An Environment Canada spokesman gleefully calculated that in American wind-chill terms, the worst Toronto has offered in October is a 22-below-zero reading, and snow flurries are hardly uncommon.
How should a player dress for a World Series game in conditions like that? How much goose down can a shortstop wear and still be able to make the pivot? Can you swing for the bleachers with a parka on? Can you pitch a knuckleball with mittens? How soon can you die, standing in left field with a 40-knot wind blowing in off Lake Ontario?
This is what comes of extending America's sport to foreign climes. The Canadians, of course, are loving this a lot.

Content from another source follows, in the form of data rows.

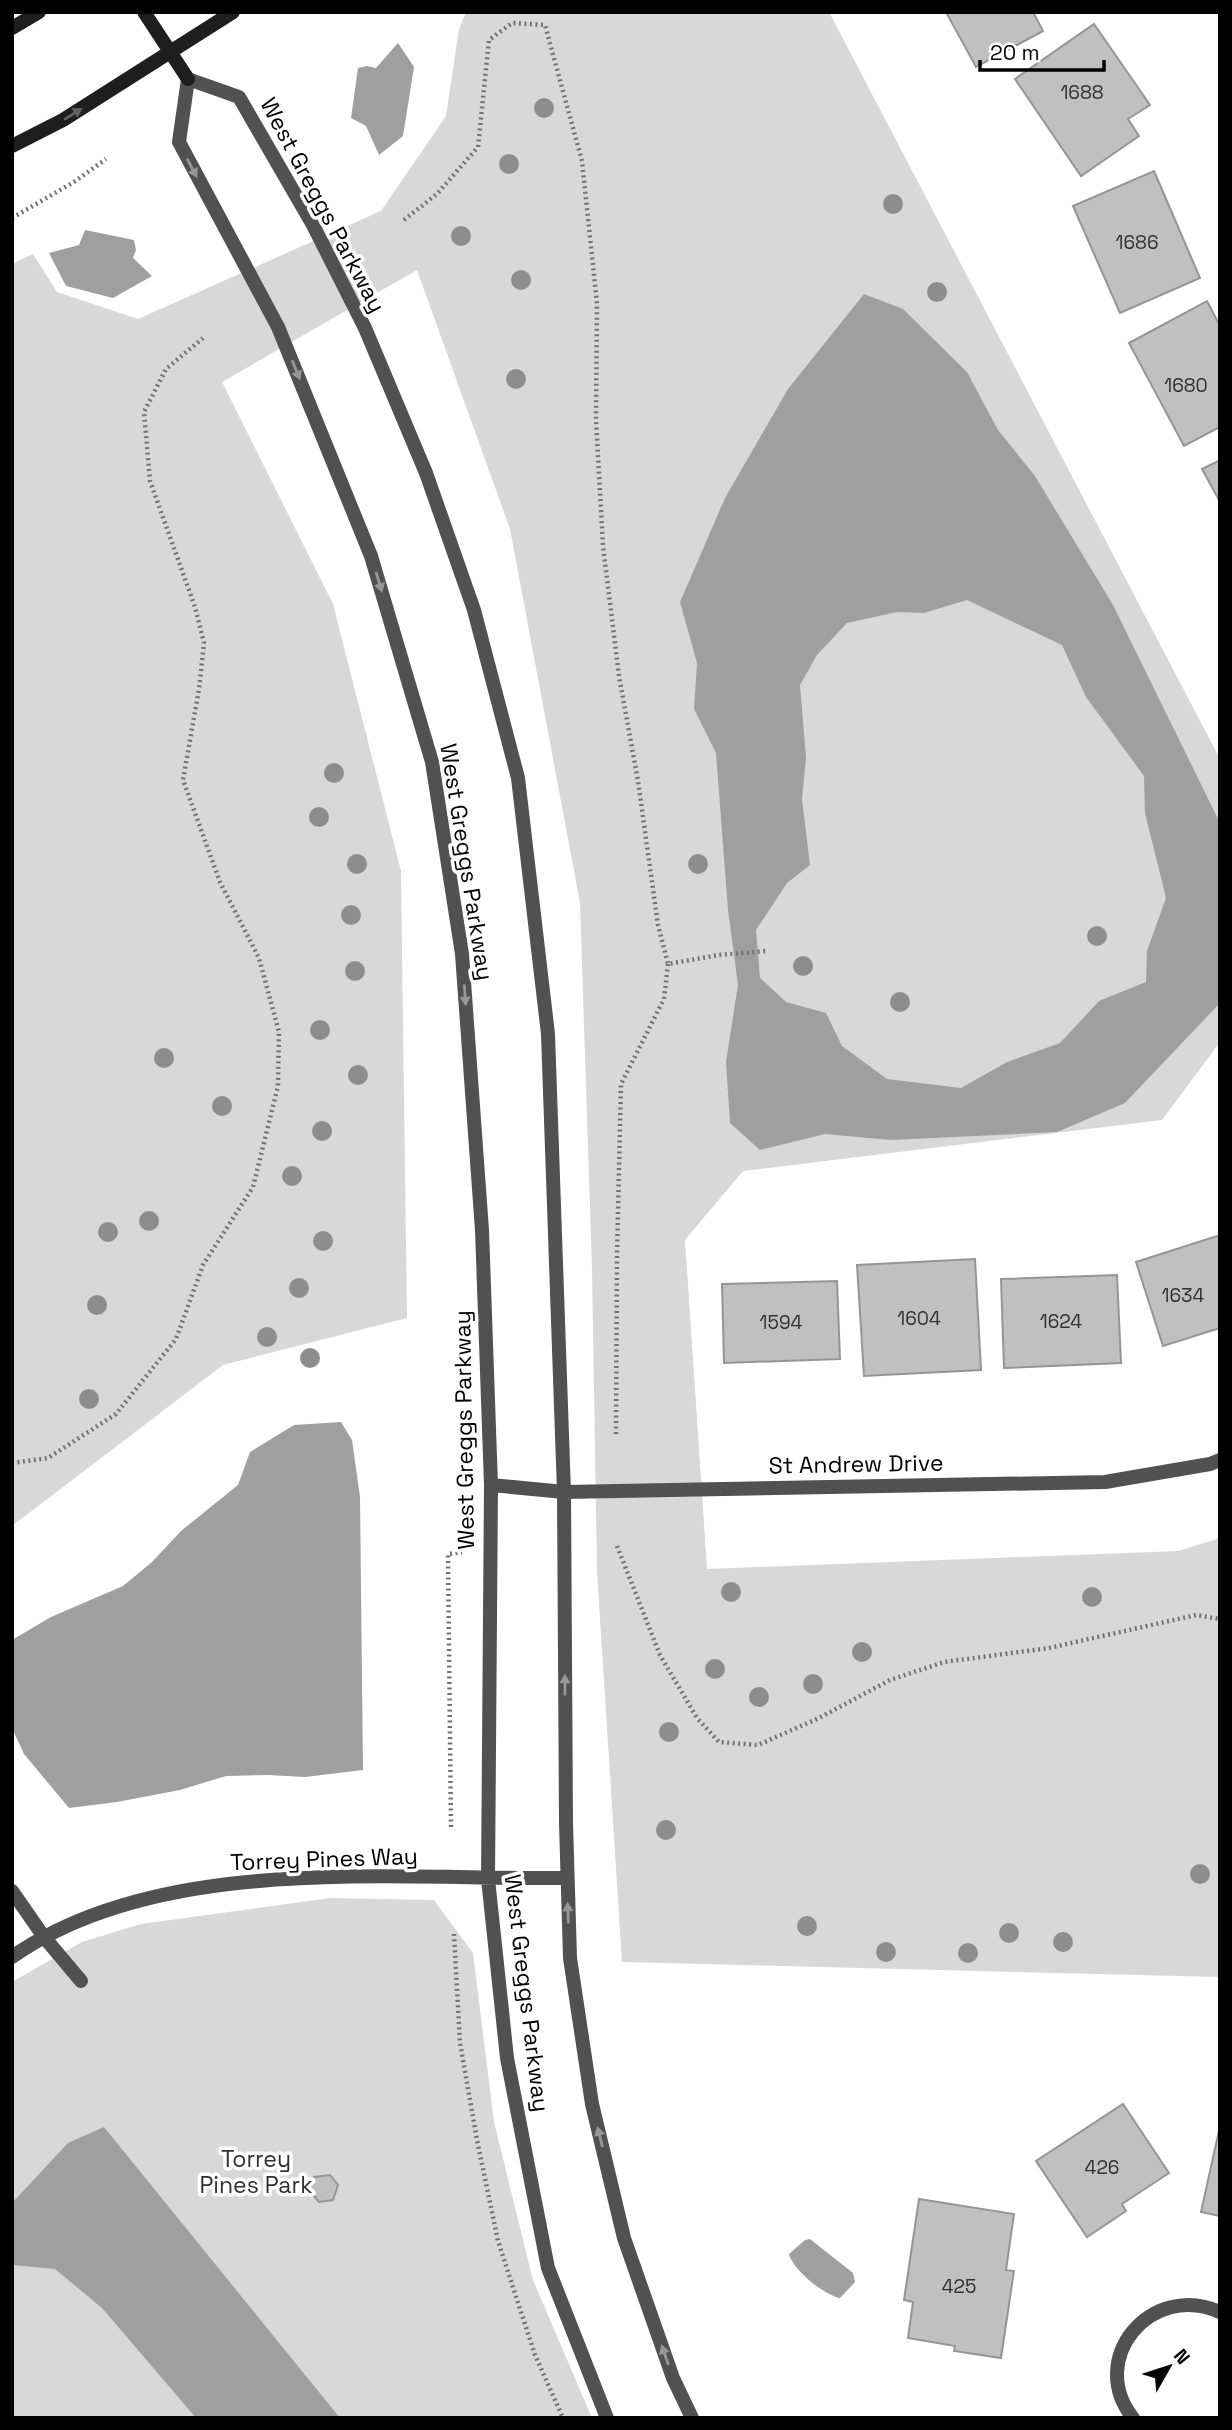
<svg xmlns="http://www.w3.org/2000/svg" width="1232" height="2430" viewBox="0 0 1232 2430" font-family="'Space Grotesk',sans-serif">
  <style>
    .green { fill: #d8d8d8 }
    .water { fill: #9f9f9f; fill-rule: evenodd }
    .building { fill: #c0c0c0; stroke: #959595; stroke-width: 2 }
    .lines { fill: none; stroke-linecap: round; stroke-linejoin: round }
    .path { stroke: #737373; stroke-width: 4.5; stroke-dasharray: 2 3.5; stroke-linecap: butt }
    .lane { stroke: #515151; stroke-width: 14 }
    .street { stroke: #515151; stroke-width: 14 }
    .secondary { stroke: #1e1e1e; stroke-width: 14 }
    .tree { fill: #8d8d8d }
    .oneway { fill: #626262 }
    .oneway2 { fill: #979797 }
    .labels { text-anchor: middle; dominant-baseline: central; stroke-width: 7; stroke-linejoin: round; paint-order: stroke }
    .number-label { font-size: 19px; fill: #303030 }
    .street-label { font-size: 23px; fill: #000; stroke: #fff }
    .park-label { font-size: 23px; fill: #2f2f2f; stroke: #fff }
  </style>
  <rect width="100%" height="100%" fill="#fff"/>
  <!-- green -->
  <path class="green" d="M466 12H829L1220 759V1042L1162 1120 743 1171 685 1240 707 1569 1178 1551 1220 1538V1977L622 1962 597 1572 592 1269 580 903 510 529 417 270 222 382 333 604 401 871 407 1318 223 1365 12 1526V264L33 254 57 292 138 319 381 211 446 116 459 29Z
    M330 1898 434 1900 473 1953 494 2122 533 2280 592 2418H12V1982L82 1942 141 1924Z"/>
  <!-- water -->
  <path class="water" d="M398 43 414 67 403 136 379 155 366 126 351 118 358 68 367 66 376 68Z
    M85 230 134 240 136 250 133 258 152 276 113 298 66 286 49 253 79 245Z
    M864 294 903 309 967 372 998 430 1035 476 1113 605 1220 823V1003L1125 1103 1057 1132 891 1140 825 1134 760 1150 730 1123 726 1062 738 985 728 910 716 753 694 709 697 663 680 602 725 498 788 389ZM967 600 1062 645 1086 697 1144 776 1145 813 1166 898 1147 951 1146 982 1099 1001 1060 1043 1007 1062 961 1088 887 1079 842 1046 826 1013 786 1002 760 978 756 930 787 883 810 865 802 799 806 758 800 685 817 655 847 623 897 612 924 613Z
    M341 1422 352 1440 360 1497 363 1770 305 1777 268 1775 226 1776 180 1790 117 1802 69 1808 24 1754 12 1728V1640L51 1617 123 1586 152 1562 181 1531 238 1485 250 1452 294 1425Z
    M104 2127 340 2418H196L102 2308 55 2269 12 2265V2203L68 2143Z
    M810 2239 853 2273 855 2282 840 2298C824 2295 793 2270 789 2254L805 2240Z"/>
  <!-- building -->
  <path class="building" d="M946 12H1033L1043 31 976 67Z
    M1094 24 1150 105 1128 119 1139 136 1081 176 1015 79Z
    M1154 171 1200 278 1120 313 1073 206Z
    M1207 301 1220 326V427L1184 446 1129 343Z
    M1220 460V502L1202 469Z
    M1220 1235V1328L1163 1346 1136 1262Z
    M975 1259 981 1370 864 1376 857 1265Z
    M1117 1275 1121 1363 1004 1368 1001 1279Z
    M837 1281 840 1359 724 1363 722 1284Z
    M1123 2104 1169 2173 1122 2204 1126 2211 1087 2237 1036 2161Z
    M1220 2126V2216L1201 2212Z
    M330 2175 338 2185 333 2200 319 2202 309 2190 314 2177Z
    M919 2199 1014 2214 1006 2270 1014 2271 1001 2358 954 2351 955 2346 908 2338 913 2302 904 2300Z"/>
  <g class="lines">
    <!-- path -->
    <path class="path" d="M12 218 74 182 106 159
      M404 220 437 194 478 147 489 40 512 23 545 25 582 161 597 304 596 420 603 546 619 676 638 781 658 925 668 964 719 955 766 951
      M616 1434 617 1254 621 1084 664 999 668 964
      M12 1463 48 1458 116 1414 176 1339 203 1265 253 1187 278 1086 279 1032 259 958 220 882 183 780 199 689 204 643 195 607 150 481 144 412 166 369 203 338
      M617 1546 660 1655 697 1718 719 1742 758 1745 819 1718 890 1680 944 1662 1049 1648 1196 1615 1220 1619
      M451 1827 448 1554 462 1552
      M454 1934 460 2043 477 2140 498 2241 535 2355 563 2418"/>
    <!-- lane -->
    <path class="lane" d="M12 1891 44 1937 81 1981"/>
    <!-- street -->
    <path class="street" d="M491 1485 564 1492 1105 1482 1210 1464 1220 1460
      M12 1957C160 1853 396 1880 567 1878
      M607 2418 548 2268 507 2058 488 1879 491 1485 482 1230 462 954 432 762 371 556 278 327 179 142 188 79 239 97 313 225 365 328 426 473 474 610 518 778 548 1034 564 1492 566 1823 570 1958 592 2104 624 2238 673 2378 692 2418
      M1133 2418C1086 2359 1151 2281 1220 2312"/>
    <!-- secondary -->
    <path class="secondary" d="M144 12 188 79
      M12 28 39 12
      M12 146 63 120 233 12"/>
  </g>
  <!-- trees -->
  <g class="tree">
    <circle cx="544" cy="108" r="10"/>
    <circle cx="509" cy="164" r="10"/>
    <circle cx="893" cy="204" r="10"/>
    <circle cx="461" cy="236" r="10"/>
    <circle cx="521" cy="280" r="10"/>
    <circle cx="937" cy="292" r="10"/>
    <circle cx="516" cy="379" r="10"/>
    <circle cx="334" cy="773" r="10"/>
    <circle cx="319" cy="817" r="10"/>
    <circle cx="357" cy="864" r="10"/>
    <circle cx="698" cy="864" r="10"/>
    <circle cx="351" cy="915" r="10"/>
    <circle cx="1097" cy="936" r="10"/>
    <circle cx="803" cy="966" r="10"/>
    <circle cx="355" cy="971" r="10"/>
    <circle cx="900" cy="1002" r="10"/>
    <circle cx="320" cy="1030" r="10"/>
    <circle cx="164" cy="1058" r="10"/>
    <circle cx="358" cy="1075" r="10"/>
    <circle cx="222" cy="1106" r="10"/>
    <circle cx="322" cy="1131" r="10"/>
    <circle cx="292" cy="1176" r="10"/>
    <circle cx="149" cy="1221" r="10"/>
    <circle cx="108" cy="1232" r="10"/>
    <circle cx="323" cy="1241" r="10"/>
    <circle cx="299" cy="1288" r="10"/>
    <circle cx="97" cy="1305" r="10"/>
    <circle cx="267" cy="1337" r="10"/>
    <circle cx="310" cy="1358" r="10"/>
    <circle cx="89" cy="1399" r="10"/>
    <circle cx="731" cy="1592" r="10"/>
    <circle cx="1092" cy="1597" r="10"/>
    <circle cx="862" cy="1652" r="10"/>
    <circle cx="715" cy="1669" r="10"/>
    <circle cx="813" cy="1684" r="10"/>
    <circle cx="759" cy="1697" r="10"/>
    <circle cx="669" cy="1732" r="10"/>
    <circle cx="666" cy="1830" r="10"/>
    <circle cx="1200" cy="1874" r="10"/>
    <circle cx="807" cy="1926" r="10"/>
    <circle cx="1009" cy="1933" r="10"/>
    <circle cx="1063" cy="1942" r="10"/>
    <circle cx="886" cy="1952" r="10"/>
    <circle cx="968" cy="1953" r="10"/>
  </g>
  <!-- one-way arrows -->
  <defs><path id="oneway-solid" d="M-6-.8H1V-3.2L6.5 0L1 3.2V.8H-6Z" transform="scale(1.75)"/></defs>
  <use class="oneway" href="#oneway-solid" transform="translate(73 114) rotate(-32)"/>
  <g class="oneway2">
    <use href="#oneway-solid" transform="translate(192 168) rotate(62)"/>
    <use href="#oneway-solid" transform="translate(296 370) rotate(68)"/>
    <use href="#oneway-solid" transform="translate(379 582) rotate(73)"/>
    <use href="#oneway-solid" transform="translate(465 995) rotate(86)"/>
    <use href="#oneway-solid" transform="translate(565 1685) rotate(-90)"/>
    <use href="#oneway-solid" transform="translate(568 1913) rotate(-92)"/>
    <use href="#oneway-solid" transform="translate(600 2137) rotate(-104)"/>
    <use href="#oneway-solid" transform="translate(665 2355) rotate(-109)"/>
  </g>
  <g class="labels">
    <!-- number labels -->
    <g class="number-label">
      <text x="1082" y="92">1688</text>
      <text x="1137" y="242">1686</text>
      <text x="1186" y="385">1680</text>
      <text x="1183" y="1295">1634</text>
      <text x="919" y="1318">1604</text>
      <text x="1061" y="1321">1624</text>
      <text x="781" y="1322">1594</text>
      <text x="1102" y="2167">426</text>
      <text x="959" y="2286">425</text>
    </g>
    <!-- street labels -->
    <g class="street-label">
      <text transform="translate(323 205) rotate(62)">West Greggs Parkway</text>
      <text transform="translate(467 862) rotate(81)">West Greggs Parkway</text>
      <text transform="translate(464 1430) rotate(-91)">West Greggs Parkway</text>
      <text transform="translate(856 1464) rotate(-1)">St Andrew Drive</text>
      <text transform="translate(324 1859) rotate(-2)">Torrey Pines Way</text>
      <text transform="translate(527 1993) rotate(83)">West Greggs Parkway</text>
    </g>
    <!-- park labels -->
    <g class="park-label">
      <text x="256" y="2159">Torrey<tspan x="256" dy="26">Pines Park</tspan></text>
    </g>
  </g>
  <!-- border -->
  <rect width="1232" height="2430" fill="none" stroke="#000000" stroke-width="28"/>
  <!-- north arrow -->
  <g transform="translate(1169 2367) rotate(51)" stroke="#ffffff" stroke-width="5" paint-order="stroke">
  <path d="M0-5L12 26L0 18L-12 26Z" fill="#000000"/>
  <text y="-10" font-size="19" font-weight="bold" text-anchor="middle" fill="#000000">N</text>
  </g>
  <!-- scale -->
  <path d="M980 60v10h124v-10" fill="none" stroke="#000000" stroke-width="3.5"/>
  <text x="990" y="60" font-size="21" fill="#000000" stroke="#ffffff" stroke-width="5" paint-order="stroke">20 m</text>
</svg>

Not only are they reveling in their success at playing what they happily concede is another country's game. But the tales being told up there about the joys of baseball in blizzards get more hair-raising every week.
We never had to put up with this when baseball was confined to the balmy environs of Minneapolis and Chicago. Now look at the mess the game is in. Are we looking at the season in which the last game of the 1985 World Series will not be played until after Opening Day 1986?
Just remember. When baseball games are called on account of rain, they are called with the reasonable assurance that the rain will end.
In the case of a World Series in Canada, if a Series is called on account of winter.